BEGIN The data

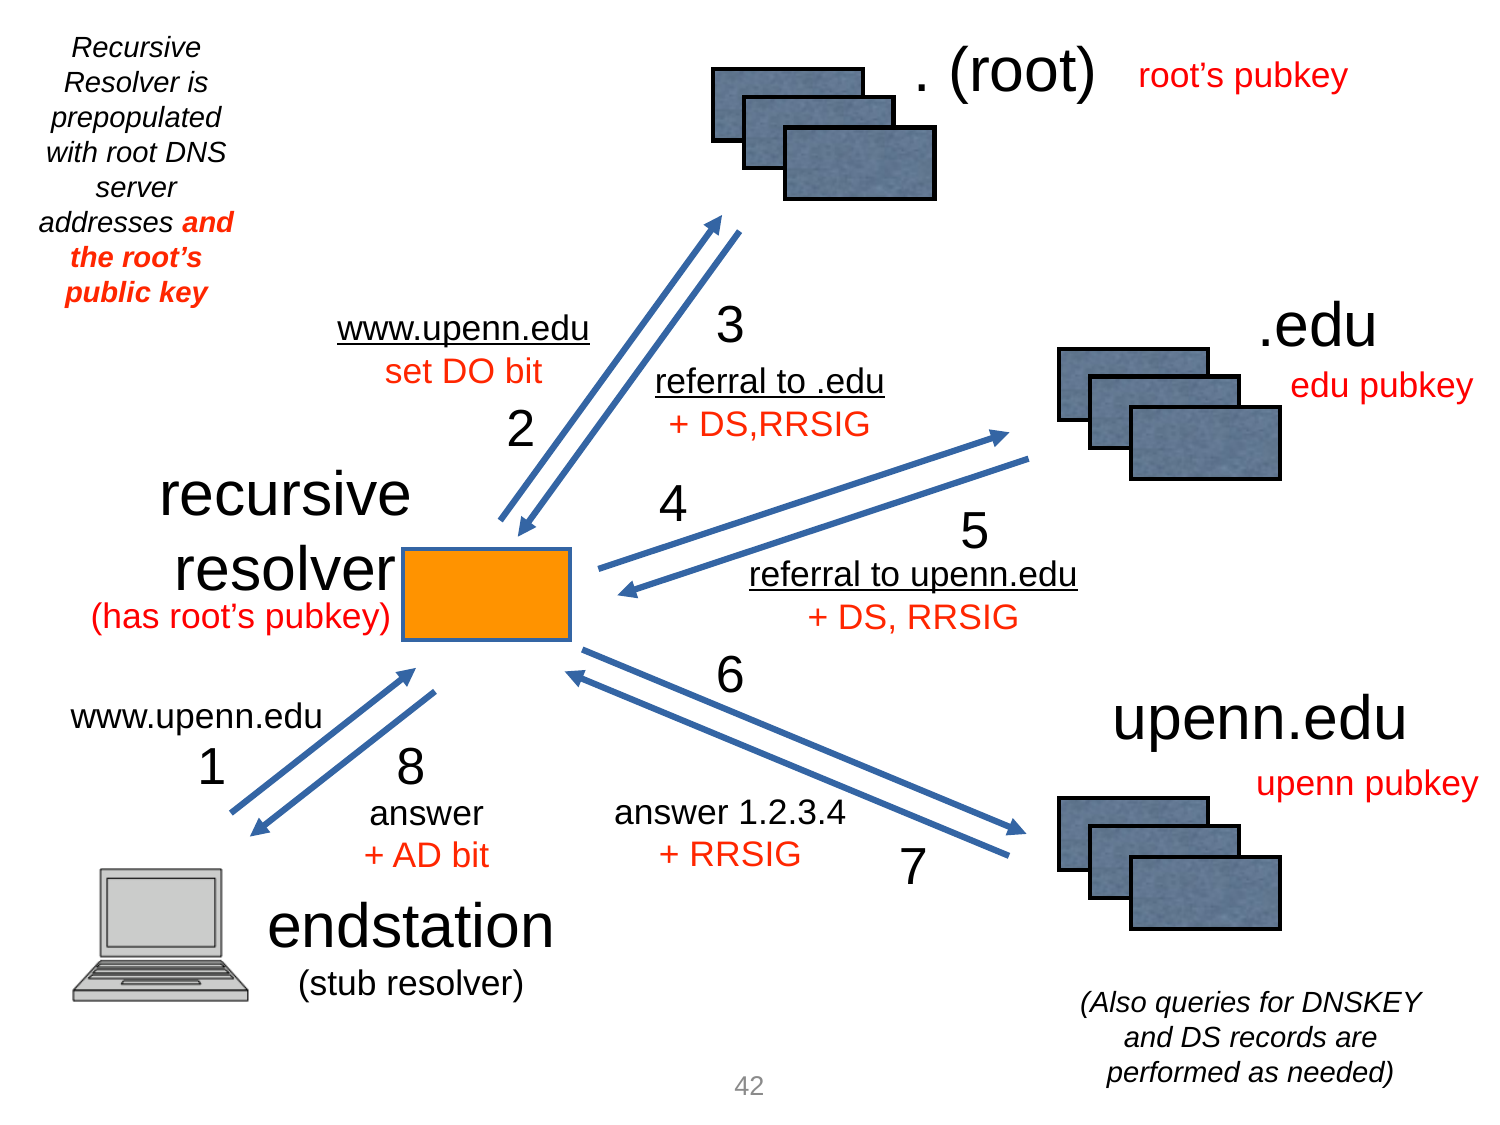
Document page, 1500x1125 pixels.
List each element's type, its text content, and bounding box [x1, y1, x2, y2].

text_box .edu [1251, 278, 1385, 355]
text_box www.upenn.edu set DO bit [331, 299, 596, 397]
text_box [402, 549, 570, 641]
text_box 6 [709, 634, 751, 709]
text_box [330, 667, 416, 736]
text_box upenn.edu [1106, 670, 1415, 758]
picture [71, 868, 251, 1003]
text_box (has root’s pubkey) [84, 587, 398, 642]
text_box answer + AD bit [357, 783, 496, 881]
text_box [617, 553, 743, 598]
text_box [596, 215, 723, 389]
text_box referral to upenn.edu + DS, RRSIG [743, 545, 1084, 643]
text_box [725, 709, 1027, 835]
text_box 1 [191, 726, 233, 801]
text_box [249, 691, 436, 837]
text_box answer 1.2.3.4 + RRSIG [608, 782, 853, 880]
text_box (Also queries for DNSKEY and DS records are performed as needed) [1054, 977, 1448, 1094]
slide_number 42 [729, 1067, 770, 1111]
text_box root’s pubkey [1132, 46, 1355, 101]
text_box [564, 670, 832, 782]
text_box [713, 68, 935, 200]
text_box www.upenn.edu [64, 687, 330, 742]
text_box . (root) [908, 23, 1104, 110]
text_box 2 [500, 397, 542, 463]
text_box recursive resolver [123, 447, 449, 609]
text_box edu pubkey [1285, 355, 1480, 411]
text_box 7 [892, 826, 934, 901]
text_box referral to .edu + DS,RRSIG [648, 352, 891, 449]
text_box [1058, 798, 1281, 929]
text_box 8 [390, 726, 432, 783]
text_box [694, 430, 1010, 538]
text_box [517, 357, 648, 537]
text_box endstation (stub resolver) [252, 879, 603, 1009]
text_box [1058, 348, 1281, 480]
text_box upenn pubkey [1250, 754, 1485, 809]
text_box 4 [652, 463, 694, 538]
text_box Recursive Resolver is prepopulated with root DNS server addresses and the root’s public key [22, 22, 250, 315]
text_box 5 [954, 491, 996, 545]
text_box 3 [709, 284, 751, 352]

END The data

About this exercise -> Each line above should be written out again exactly, without any image.

Answer space ->
Document page, 1500x1125 pixels.
List each element's type, its text content, and bounding box [x1, y1, x2, y2].

text_box .edu [1251, 278, 1385, 355]
text_box www.upenn.edu set DO bit [331, 299, 596, 397]
text_box [402, 549, 570, 641]
text_box 6 [709, 634, 751, 709]
text_box [330, 667, 416, 736]
text_box upenn.edu [1106, 670, 1415, 758]
picture [71, 868, 251, 1003]
text_box (has root’s pubkey) [84, 587, 398, 642]
text_box answer + AD bit [357, 783, 496, 881]
text_box [617, 553, 743, 598]
text_box [596, 215, 723, 389]
text_box referral to upenn.edu + DS, RRSIG [743, 545, 1084, 643]
text_box [725, 709, 1027, 835]
text_box 1 [191, 726, 233, 801]
text_box [249, 691, 436, 837]
text_box answer 1.2.3.4 + RRSIG [608, 782, 853, 880]
text_box (Also queries for DNSKEY and DS records are performed as needed) [1054, 977, 1448, 1094]
slide_number 42 [729, 1067, 770, 1111]
text_box root’s pubkey [1132, 46, 1355, 101]
text_box [564, 670, 832, 782]
text_box [713, 68, 935, 200]
text_box www.upenn.edu [64, 687, 330, 742]
text_box . (root) [908, 23, 1104, 110]
text_box 2 [500, 397, 542, 463]
text_box recursive resolver [123, 447, 449, 609]
text_box edu pubkey [1285, 355, 1480, 411]
text_box 7 [892, 826, 934, 901]
text_box referral to .edu + DS,RRSIG [648, 352, 891, 449]
text_box [1058, 798, 1281, 929]
text_box 8 [390, 726, 432, 783]
text_box [694, 430, 1010, 538]
text_box [517, 357, 648, 537]
text_box endstation (stub resolver) [252, 879, 603, 1009]
text_box [1058, 348, 1281, 480]
text_box upenn pubkey [1250, 754, 1485, 809]
text_box 4 [652, 463, 694, 538]
text_box Recursive Resolver is prepopulated with root DNS server addresses and the root’s public key [22, 22, 250, 315]
text_box 5 [954, 491, 996, 545]
text_box 3 [709, 284, 751, 352]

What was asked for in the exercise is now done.